Posted 16 months ago Less than a minute to read
Chemotherapy Day 1
I’d almost forgotten what it was like sleeping on Ward 27B; wandering the around the ward in your pyjamas meeting other parents, broken sleep due to the beeping of medication pumps and nurses who swear they are night ninjas but are not. The nurses started hydrating Rory with fluids last night. This meant he had to get up three times in the night to pee. It all has to be captured in plastic bottles, no mean feat in the dark.
Dr Stephen came in this morning. The PET-CT showed no evidence of cancer elsewhere in Rory’s body which was great news. A small area (9mm) was lit up in the left lymph node under his chin but no mass can be felt. It is not considered to be significant at this point in time and does not change the treatment regime. Rory will be treated according to the protocol for osteosarcoma. Initially this involves two cycles of MAP chemotherapy prior to any surgery. He will get three drugs; Cisplatin, Doxorubicin and Methotrexate. The two cycles will take around 10 weeks, longer if he gets any infections or his blood counts are too low. He will also receive Dexrazoxane to protect his heart and anti-nausea medication. Rory’s treatment is complicated by the fact he received Cisplatin 10 years ago. It was responsible for the loss of his high frequency hearing and implicated in further declines. There is uncertainty around whether the new doses of Cisplatin will affect his ears and the functioning of his cochlear implants. Dr Stephen said Rory’s back is up against a wall and his best chance of survival is the osteosarcoma protocol, especially because Chondroblastic osteosarcoma does not respond as well to chemo therapy. If we substitute Cisplatin for an alternative or give him additional drugs to lessen any potential impact we risk affecting the efficiency of the chemo. We have to accept the uncertainty around his future hearing.
A sample of Rory’s tumor and blood will be sent to Australia for genetic testing to see if Rory has the gene which predisposes him to cancer. It will take six weeks to get the results. If there is a positive result we will get genetic counselling as a family and have to make decisions as to what to do next. It may also affect the treatment Rory receives.
The Dietician has been in. Rory has already lost weight. If he gets to 10% weight loss they will need to put a naso-gastric tube in to ensure he gets adequate nutrition. There is a list of foods he is no longer allowed and a list of high energy foods we should encourage him to eat.
Over the last week there has been a continuous flow of complex and important information in our direction. Even though we have hit the ground running because we have been here before it is still a lot to digest and understand.

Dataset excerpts
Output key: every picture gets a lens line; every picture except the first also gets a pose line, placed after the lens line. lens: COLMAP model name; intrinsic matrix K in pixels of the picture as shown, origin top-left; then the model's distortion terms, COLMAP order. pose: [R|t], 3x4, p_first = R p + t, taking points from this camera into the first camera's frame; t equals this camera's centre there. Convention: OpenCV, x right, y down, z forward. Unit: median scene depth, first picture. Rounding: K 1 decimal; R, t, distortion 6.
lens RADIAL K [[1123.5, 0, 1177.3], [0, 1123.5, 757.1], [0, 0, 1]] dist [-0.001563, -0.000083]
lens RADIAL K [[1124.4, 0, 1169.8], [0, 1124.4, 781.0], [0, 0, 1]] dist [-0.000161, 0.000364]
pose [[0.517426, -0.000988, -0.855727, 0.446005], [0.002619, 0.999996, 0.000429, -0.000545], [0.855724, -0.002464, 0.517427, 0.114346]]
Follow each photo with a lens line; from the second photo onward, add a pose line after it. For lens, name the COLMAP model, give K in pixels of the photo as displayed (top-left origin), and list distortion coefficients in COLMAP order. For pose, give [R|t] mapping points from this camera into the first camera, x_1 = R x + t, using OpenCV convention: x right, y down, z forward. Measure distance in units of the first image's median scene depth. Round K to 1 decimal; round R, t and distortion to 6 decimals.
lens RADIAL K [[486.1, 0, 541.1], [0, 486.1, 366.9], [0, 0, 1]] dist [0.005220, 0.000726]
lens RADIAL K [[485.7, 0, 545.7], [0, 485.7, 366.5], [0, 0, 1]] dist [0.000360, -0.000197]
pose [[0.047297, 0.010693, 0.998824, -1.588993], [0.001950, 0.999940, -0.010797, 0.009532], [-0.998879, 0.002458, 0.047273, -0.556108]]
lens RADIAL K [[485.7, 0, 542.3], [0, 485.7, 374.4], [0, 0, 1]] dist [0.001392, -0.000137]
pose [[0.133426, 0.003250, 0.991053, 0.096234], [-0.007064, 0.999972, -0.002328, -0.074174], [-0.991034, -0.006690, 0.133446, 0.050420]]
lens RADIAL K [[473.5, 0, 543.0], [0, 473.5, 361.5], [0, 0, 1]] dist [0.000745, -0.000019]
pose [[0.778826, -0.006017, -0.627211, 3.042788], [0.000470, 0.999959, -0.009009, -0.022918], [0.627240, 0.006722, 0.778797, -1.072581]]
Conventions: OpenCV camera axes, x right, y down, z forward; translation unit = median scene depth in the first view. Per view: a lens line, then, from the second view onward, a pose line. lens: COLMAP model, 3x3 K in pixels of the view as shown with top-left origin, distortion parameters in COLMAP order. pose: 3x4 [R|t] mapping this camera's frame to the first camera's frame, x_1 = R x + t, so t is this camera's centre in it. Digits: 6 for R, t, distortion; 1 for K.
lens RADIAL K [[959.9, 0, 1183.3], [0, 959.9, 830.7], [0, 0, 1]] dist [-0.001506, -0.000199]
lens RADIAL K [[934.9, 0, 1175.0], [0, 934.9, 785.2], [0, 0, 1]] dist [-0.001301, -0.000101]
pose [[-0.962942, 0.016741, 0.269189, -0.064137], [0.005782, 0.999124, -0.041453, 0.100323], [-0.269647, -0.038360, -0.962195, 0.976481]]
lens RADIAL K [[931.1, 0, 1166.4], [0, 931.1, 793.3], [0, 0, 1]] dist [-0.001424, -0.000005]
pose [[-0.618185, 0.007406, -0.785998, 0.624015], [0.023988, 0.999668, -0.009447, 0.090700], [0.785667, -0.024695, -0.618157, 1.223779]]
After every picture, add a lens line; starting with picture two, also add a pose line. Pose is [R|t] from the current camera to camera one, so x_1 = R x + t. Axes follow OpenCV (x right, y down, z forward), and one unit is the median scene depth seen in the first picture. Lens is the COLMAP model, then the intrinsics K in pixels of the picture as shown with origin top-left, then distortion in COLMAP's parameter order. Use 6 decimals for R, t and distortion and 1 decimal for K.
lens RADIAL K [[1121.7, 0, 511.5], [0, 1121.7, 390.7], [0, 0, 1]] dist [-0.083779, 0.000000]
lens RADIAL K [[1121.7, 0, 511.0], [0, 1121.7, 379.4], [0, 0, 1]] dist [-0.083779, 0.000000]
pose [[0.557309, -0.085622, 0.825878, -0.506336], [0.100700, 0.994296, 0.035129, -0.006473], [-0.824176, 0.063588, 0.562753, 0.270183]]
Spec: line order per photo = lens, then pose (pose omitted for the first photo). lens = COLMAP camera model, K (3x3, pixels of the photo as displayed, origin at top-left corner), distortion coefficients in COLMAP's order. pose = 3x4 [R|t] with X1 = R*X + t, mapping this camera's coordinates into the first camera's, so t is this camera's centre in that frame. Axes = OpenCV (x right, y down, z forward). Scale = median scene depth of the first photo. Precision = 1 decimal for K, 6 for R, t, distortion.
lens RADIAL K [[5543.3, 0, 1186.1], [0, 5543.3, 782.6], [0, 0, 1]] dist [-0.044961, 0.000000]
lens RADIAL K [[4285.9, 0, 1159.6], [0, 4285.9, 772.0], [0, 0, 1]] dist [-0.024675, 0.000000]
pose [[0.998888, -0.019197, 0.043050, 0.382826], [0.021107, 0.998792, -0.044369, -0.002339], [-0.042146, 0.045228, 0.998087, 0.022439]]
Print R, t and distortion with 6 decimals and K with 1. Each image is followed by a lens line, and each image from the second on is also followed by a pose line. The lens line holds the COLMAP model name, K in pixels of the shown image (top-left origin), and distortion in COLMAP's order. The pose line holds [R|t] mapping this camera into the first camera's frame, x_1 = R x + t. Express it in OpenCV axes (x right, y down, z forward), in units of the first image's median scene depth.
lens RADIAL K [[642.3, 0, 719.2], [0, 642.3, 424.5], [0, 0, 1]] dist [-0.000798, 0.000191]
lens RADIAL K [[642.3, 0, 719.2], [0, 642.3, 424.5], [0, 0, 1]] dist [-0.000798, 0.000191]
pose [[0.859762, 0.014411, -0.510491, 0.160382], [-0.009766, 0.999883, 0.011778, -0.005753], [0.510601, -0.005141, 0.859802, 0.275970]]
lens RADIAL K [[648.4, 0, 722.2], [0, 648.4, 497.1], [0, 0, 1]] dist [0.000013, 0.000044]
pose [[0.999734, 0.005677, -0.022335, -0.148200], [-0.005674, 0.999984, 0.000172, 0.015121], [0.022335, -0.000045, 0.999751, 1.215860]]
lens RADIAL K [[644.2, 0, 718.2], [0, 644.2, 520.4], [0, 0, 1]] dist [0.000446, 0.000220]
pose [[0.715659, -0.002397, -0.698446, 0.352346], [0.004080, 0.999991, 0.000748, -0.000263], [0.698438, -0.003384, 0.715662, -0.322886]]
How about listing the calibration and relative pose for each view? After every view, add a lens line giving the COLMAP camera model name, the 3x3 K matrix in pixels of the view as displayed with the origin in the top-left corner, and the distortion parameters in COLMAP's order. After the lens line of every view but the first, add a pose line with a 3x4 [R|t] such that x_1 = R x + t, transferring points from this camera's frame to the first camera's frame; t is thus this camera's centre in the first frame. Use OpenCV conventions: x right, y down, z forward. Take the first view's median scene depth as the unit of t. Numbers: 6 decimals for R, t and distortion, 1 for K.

> Exercise set:
• 1. Reproduce the section of the post about Rory's first day of chemotherapy that runs between "A sample of" and "digest and understand.", inclusive.
• 2. Decide whether the post about Rory's first day of chemotherapy supports each statement below, answering yes or no and quoting the words from the post that settle it: (a) The PET-CT revealed a mass under Rory's chin that can be felt. (b) Results of the genetic testing are expected in six weeks. (c) Rory will need a naso-gastric tube if his weight loss reaches 10%.

> Responses in order:
• 1.
A sample of Rory’s tumor and blood will be sent to Australia for genetic testing to see if Rory has the gene which predisposes him to cancer. It will take six weeks to get the results. If there is a positive result we will get genetic counselling as a family and have to make decisions as to what to do next. It may also affect the treatment Rory receives.
The Dietician has been in. Rory has already lost weight. If he gets to 10% weight loss they will need to put a naso-gastric tube in to ensure he gets adequate nutrition. There is a list of foods he is no longer allowed and a list of high energy foods we should encourage him to eat.
Over the last week there has been a continuous flow of complex and important information in our direction. Even though we have hit the ground running because we have been here before it is still a lot to digest and understand.

• 2.
(a) No: "A small area (9mm) was lit up in the left lymph node under his chin but no mass can be felt."
(b) Yes: "It will take six weeks to get the results."
(c) Yes: "If he gets to 10% weight loss they will need to put a naso-gastric tube in to ensure he gets adequate nutrition."